Update Average Std Min Max Median
50k 11.198 0.303 10.564 11.628 11.234
100k 10.825 0.214 10.574 11.211 10.763
150k 10.507 0.160 10.224 10.778 10.518
200k 9.567 0.186 9.235 9.836 9.530
250k 9.115 0.193 8.764 9.339 9.194
300k 8.885 0.201 8.507 9.151 8.972
320k 8.827 0.188 8.440 9.043 8.878

Training performance results

Training performance: NVIDIA DGX A100 (8x A100 80GB)

Pre-training

Our results were obtained by running the scripts/pretrain_base_benchmark.sh training script in the PyTorch 22.11-py3 NGC container on NVIDIA A100 (8x A100 80GB) GPUs. Performance numbers in transformer tokens per second were averaged over an entire training epoch.

GPUs Concat batches / GPU Grad accumulation Throughput - TF32 Throughput - mixed precision Throughput speedup (TF32 to mixed precision) Strong scaling - TF32 Strong scaling - mixed precision
1 8 8 28045.27 37609.84 1.34 1.00 1.00
4 8 2 103842.47 138956.38 1.34 3.70 3.69
8 8 1 194306.46 261881.29 1.35 6.93 6.96

To achieve these same results, follow the steps in the Quick Start Guide.

Fine-tuning

Our results were obtained by running the scripts/finetune_base_benchmark.sh training script in the PyTorch 22.11-py3 NGC container on NVIDIA A100 (8x A100 80GB) GPUs. Performance numbers in transformer tokens per second were averaged over an entire training epoch.

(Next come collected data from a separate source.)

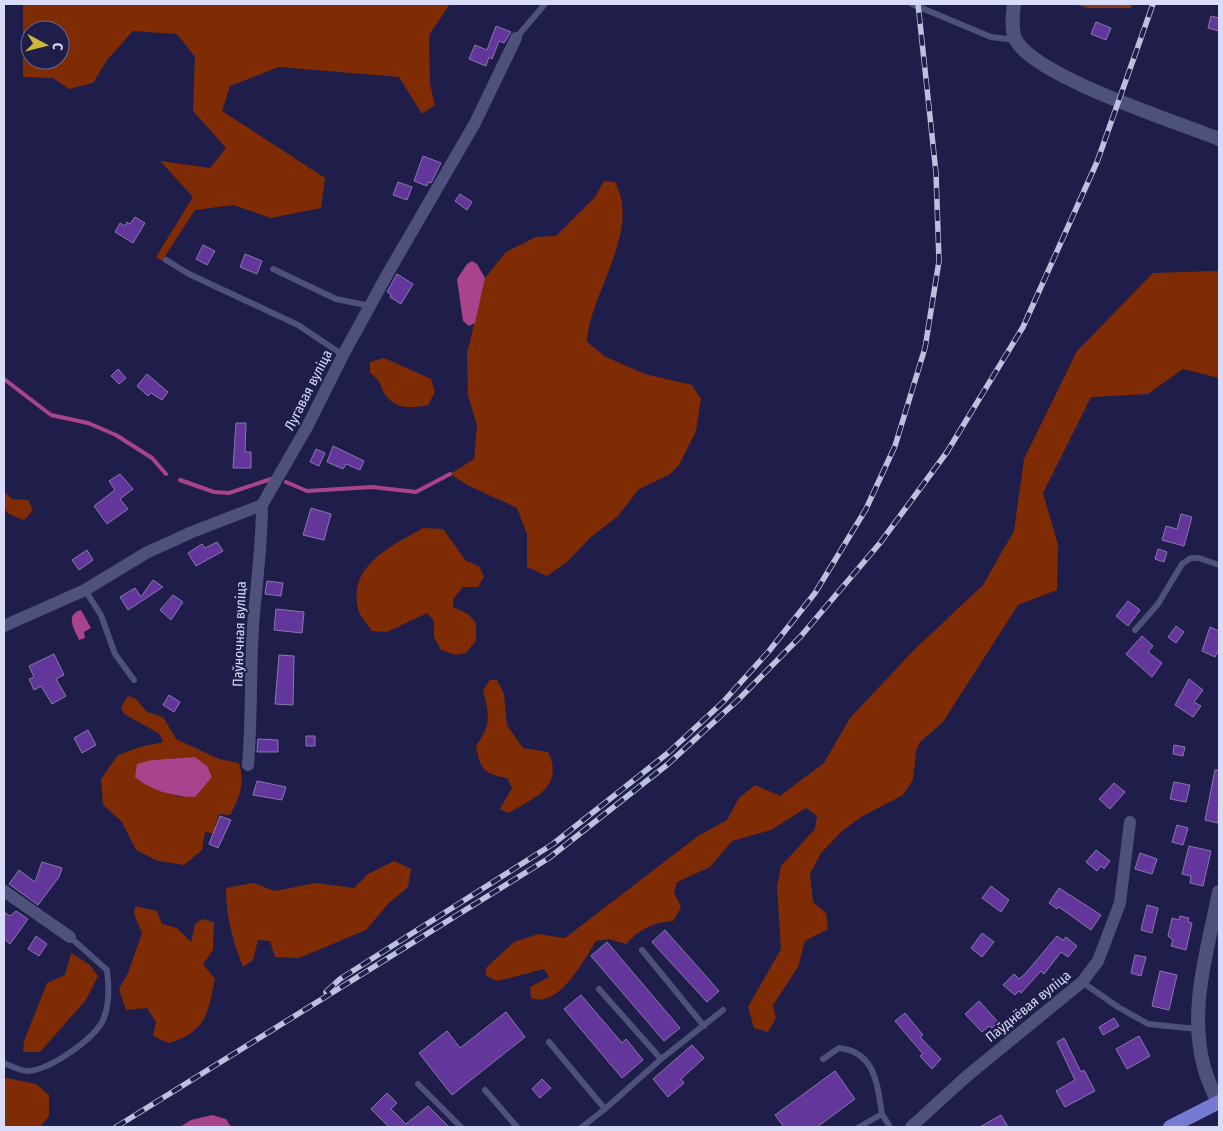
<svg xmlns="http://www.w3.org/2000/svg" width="1223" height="1131" font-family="'Fira Sans Condensed',sans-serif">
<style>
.green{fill:#7f2b04;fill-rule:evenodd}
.forest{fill:#8a3411}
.water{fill:#a9448c}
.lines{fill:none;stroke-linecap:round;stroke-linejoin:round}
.stream{stroke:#a9448c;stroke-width:4}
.building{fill:#62369a;stroke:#8a77ac}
.service{stroke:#4e517c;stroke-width:6}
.minor{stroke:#4e517c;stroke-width:12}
.tertiary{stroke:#4e517c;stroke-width:14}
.primary{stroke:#777ad3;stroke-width:14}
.rail-casing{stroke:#bdc0df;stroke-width:5.5}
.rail{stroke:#1f1e4b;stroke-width:4;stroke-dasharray:11;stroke-linecap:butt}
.labels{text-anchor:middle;stroke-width:4;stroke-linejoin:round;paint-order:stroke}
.street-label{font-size:14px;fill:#d8dcf9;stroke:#1f1e4b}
</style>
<rect width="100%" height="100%" fill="#1f1e4b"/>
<path class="green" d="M23 4H450L429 35 430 84 435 105 422 114 399 77 279 67 230 86 222 111 325 178 321 208 271 218 233 205 195 210 162 261 156 257 193 197 160 161 210 168 226 148 193 111 195 57 177 34 133 31 107 60 93 83 69 89 53 78 23 77ZM30 30H60V60H30Z
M604 181 615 182C642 231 589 294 587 342L606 357 645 374 692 385 701 399 696 431 679 465 669 475 639 489 618 516 591 537 567 562 547 576 527 567V534L517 508 469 486 450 474 474 459 477 426 468 395 467 354 485 278 506 252 536 237 556 236 595 197Z
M1219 271V378L1183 369 1148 394 1091 397 1043 493 1058 545 1057 590 1018 605 943 722 920 742 916 751 913 780 903 795 861 817 842 831 821 853 810 874 813 902 826 913 828 929 805 941 798 967 773 1005 776 1018 768 1032 754 1028 748 1007 781 949 777 887 781 866 815 829 817 816 806 808 771 830 732 841 710 867 677 882 674 893 681 907 673 921C652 923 640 929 626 944L609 939 596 941C583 961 559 1009 531 998L530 987 549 977 544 969 498 981 486 976V968L514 942 538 934 565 938 698 836 727 820 739 798 755 785 780 796 824 763 850 718 914 650 983 585 1014 531 1024 459 1077 351 1153 273Z
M384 358 431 379 435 392 428 405C414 408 399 410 388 398 379 388 385 384 370 373V362Z
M4 492 12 499 28 500 33 510 24 520C4 513 4 513 4 492Z
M423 528 443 529 466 561 479 566 484 577 478 587H463L453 599V607L468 614 476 623V641L466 653 456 655 441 650 434 637V621L427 613 387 632 372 631C368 625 361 618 359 612 345 566 392 546 423 528Z
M490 680H497L504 694 507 725 523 748 548 752C565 786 534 799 508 813L500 809 512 788 507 778C484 774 480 769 476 746 492 724 489 715 483 690Z
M128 696 136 699 147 712 163 717 176 739 219 759 239 763C245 783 240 797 230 815L219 814 215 826 220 829 219 834 205 832 202 850 184 865 158 861 136 850 122 822 103 805 101 779 118 755 140 747 163 742 160 734 124 714 121 707ZM195 757 181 797 163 792 152 760Z
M394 861 411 869 408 887 389 903 366 930 299 958 275 957 270 941 258 940 253 960 243 967C233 941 226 917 226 888L253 883 275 891 316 883 354 888 368 874Z
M135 906 157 911 162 924 177 928 191 942 195 924 202 919 214 922 213 950 203 964 215 979C207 1015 207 1031 169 1043L153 1036 156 1022 147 1008 126 1010 119 989 128 973 142 933 134 914Z
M71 953 90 965 98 976 86 1000 40 1052H23L24 1041 47 983 65 975Z
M7 1078 36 1084 49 1095V1116L40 1127H4V1079Z"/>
<path class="forest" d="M1074 4H1132L1131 8H1088Z"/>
<path class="water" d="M472 261 477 264 485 278 475 323 469 326 463 321 457 279 467 264Z
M81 610 91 628 84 632 85 638 79 640C75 630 64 615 81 610Z
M195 757 207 766 212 777 195 797C175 797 151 791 135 777L137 764 152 760Z
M212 1115 226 1119 231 1127H180L191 1120Z"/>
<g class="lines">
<path class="stream" d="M4 379 51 415 88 423 116 435 152 458 166 474
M180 480 214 492 229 493 271 479
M286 482 307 491 372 487 416 492 450 474"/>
</g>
<path class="building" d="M1211 16 1219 18V31L1208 28Z
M1096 22 1111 28 1106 40 1091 34Z
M496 26 511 32 504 43 499 41 492 59 489 57 486 66 469 59 475 45 487 50Z
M423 156 441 163 431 183 428 182 427 186 414 181Z
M398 182 412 187 407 200 393 195Z
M460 194 472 202 467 210 455 201Z
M135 217 145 223 133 243 115 232 120 223 125 226 127 222 130 224Z
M203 245 215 251 207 265 196 259Z
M245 254 262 261 257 274 240 267Z
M397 274 413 284 401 304 390 297 391 294 387 292Z
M118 369 126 378 119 384 111 376Z
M147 374 168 392 162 400 151 393 148 396 137 386Z
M236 423H246L245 452H251V468H233Z
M333 446 364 461 360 470 346 464 343 469 327 462Z
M316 449 325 453 319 466 310 462Z
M120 474 133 489 120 499 128 509 107 524 94 506 115 490 109 481Z
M311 508 331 514 324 540 303 535Z
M1181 514 1192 517 1184 546 1162 540 1166 526 1177 529Z
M217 542 223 551 196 566 188 553 202 544 205 548Z
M1158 549 1167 552 1164 562 1155 559Z
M87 550 93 560 79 570 72 560Z
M153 580 163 587 128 610 120 597 135 588 141 597Z
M267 581 283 583 281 596 265 594Z
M173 595 183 602 171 620 160 610Z
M1128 601 1140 610 1128 626 1116 616Z
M276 609 304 612 302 633 274 630Z
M1176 626 1184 632 1176 643 1168 637Z
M1210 627 1219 631V649L1215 657 1202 651Z
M1142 636 1153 646 1148 652 1162 663 1152 677 1126 654Z
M54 654 64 675 56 679 66 696 52 704 41 686 34 690 29 679 34 677 29 666Z
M279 655 294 656 293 705 275 704Z
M1189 679 1203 690 1194 702 1201 706 1193 717 1175 705Z
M169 695 180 702 174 712 163 705Z
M88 730 96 745 82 753 74 738Z
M306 736H315V746H306Z
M258 739 278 740V752H257Z
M1174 745 1185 747 1183 756 1173 754Z
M1215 770H1219L1218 823 1205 820Z
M257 781 286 787 282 800 253 795Z
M1174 782 1190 785 1186 802 1170 799Z
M1114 783 1125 792 1110 809 1099 799Z
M220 816 231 820 218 848 209 844Z
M1177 825 1188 828 1183 845 1172 842Z
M1189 846 1211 851 1203 886 1190 883 1191 876 1182 874Z
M1096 850 1110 861 1104 869 1101 866 1097 871 1086 862Z
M1140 853 1157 859 1152 874 1135 869Z
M42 862 62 868 59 877 38 905 9 884 19 870 35 882Z
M991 886 1009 900 1001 912 982 898Z
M1059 888 1101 915 1091 930 1059 907 1057 909 1049 903Z
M1147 905 1158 908 1152 933 1141 930Z
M16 911 28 919 10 944 4 939V912L10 916Z
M1180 916 1189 918 1188 922 1192 923 1186 950 1171 946 1173 940 1168 936 1172 918 1179 920Z
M665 930 719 991 707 1002 652 942Z
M982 933 994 942 982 957 971 948Z
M36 936 47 944 39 956 28 949Z
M1057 936 1063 940 1066 937 1077 946 1068 957 1061 952 1044 974 1041 971 1021 993 1019 991 1015 995 1003 985 1014 974 1019 979 1025 974Z
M607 942 680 1028 664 1041 591 956Z
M1135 955 1146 957 1141 976 1131 973Z
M1160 971 1177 975 1169 1010 1152 1006Z
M581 995 622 1043 626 1039 643 1060 622 1078 564 1009Z
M979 1001 998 1022 992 1028 989 1026 982 1032 965 1014Z
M506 1012 525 1037 452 1095 419 1053 447 1031 460 1048Z
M905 1013 923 1035 920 1037 941 1059 932 1069 920 1056 923 1054 895 1021Z
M1114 1018 1119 1026 1103 1035 1099 1027Z
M1139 1036 1150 1056 1127 1069 1116 1049Z
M1064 1038 1081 1072 1084 1070 1095 1091 1065 1107 1056 1091 1075 1080 1057 1042Z
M692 1045 704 1058 681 1079 684 1083 668 1097 653 1079Z
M835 1071 855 1099 817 1127H784L775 1115Z
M542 1079 551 1088 540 1098 532 1089Z
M387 1093 397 1103 391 1109 406 1124 428 1106 449 1127H389L371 1109Z
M1001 1115 1008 1127H980Z"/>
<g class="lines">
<path class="service" d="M912 4 991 37 1015 40
M516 38 545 4
M166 260 189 274 298 325 343 355
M273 269 336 299 370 306
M85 590 101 615 115 654 134 680
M1135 630 1158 604 1182 564 1191 558H1199L1219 565
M642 950 704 1026
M1082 982 1118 1007 1148 1024 1197 1029
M599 989 661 1059
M549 1042 605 1109 582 1127
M823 1059 839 1048C875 1052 877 1083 882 1114
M4 1063C11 1066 22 1072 29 1071 51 1069 94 1039 103 1020 110 1005 109 986 107 970L70 937
M418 1084 461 1127
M485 1090 517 1127
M605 1109 661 1059 723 1010
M859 1127 882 1114 890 1127"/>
<path class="minor" d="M4 626 85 590 146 553 192 532 262 505 307 427 343 355 388 273 475 123 516 38
M248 765C252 719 250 673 253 627 256 586 262 546 262 505
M4 891 70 937
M911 1127 967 1076 1082 982 1098 961 1120 903 1130 822"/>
<path class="tertiary" d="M1014 4C1013 14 1010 32 1017 42 1040 78 1174 121 1219 139
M1218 1103C1213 1091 1207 1079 1204 1067 1188 1009 1208 949 1219 892"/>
<path class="primary" d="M1170 1127 1219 1102"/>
<g class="rail-casing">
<path id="rail" d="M326 992 340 979 553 844 668 753 723 702 769 651 815 593 866 509 895 446 925 348 939 261 936 173 918 4
M116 1127 549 858 668 764 738 700 801 636 880 543 947 452 1023 327 1097 162 1153 4"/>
</g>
<use href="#rail" class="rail"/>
</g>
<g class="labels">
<g class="street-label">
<text transform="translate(308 390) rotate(-63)" y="5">Лугавая вуліца</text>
<text transform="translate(239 634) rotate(-88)" y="5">Паўночная вуліца</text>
<text transform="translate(1028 1006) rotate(-39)" y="5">Паўднёвая вуліца</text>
</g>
</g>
<rect width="1223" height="1131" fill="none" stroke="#d8dcf9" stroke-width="10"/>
<g transform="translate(45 45) rotate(97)"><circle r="24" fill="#1f1e4b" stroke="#696a91"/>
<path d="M0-4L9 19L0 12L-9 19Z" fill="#cdb938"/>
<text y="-8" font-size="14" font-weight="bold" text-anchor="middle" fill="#d8dcf9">С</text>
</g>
</svg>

GPUs Concat batches / GPU Grad accumulation Throughput - TF32 Throughput - mixed precision Throughput speedup (TF32 to mixed precision) Strong scaling - TF32 Strong scaling - mixed precision
1 8 1 34813.46 41275.76 1.19 1.00 1.00
4 2 1 102326.57 132361.62 1.29 2.94 3.21
8 1 1 163610.16 207200.91 1.27 4.70 5.02

To achieve these same results, follow the steps in the Quick Start Guide.

Inference performance results

Inference performance: NVIDIA DGX A100 (1x A100 80GB)

Our results were obtained by running the scripts/inference_benchmark.sh inferencing benchmarking script in the PyTorch 22.11-py3 NGC container on the NVIDIA A100 (1x A100 80GB) GPU. The script runs inference on the test-other subset of LibriSpeech in variable-length batches.

Duration BF16 Latency (ms) Percentiles TF32 Latency (ms) Percentiles BF16/TF32 speedup
BS Avg 90% 95% 99% Avg 90% 95% 99% Avg Avg
1 6.54 s 11.02 11.41 12.42 10.45 10.88 11.23 12.51 10.31 0.99
4 6.54 s 21.74 24.12 35.80 17.69 23.17 26.85 41.62 18.42 1.04
8 6.54 s 40.06 48.07 74.59 28.70 46.43 54.86 88.73 31.30 1.09
16 6.54 s 88.78 117.40 151.37 58.82 102.64 135.92 175.68 67.44 1.15

To achieve these same results, follow the steps in the Quick Start Guide.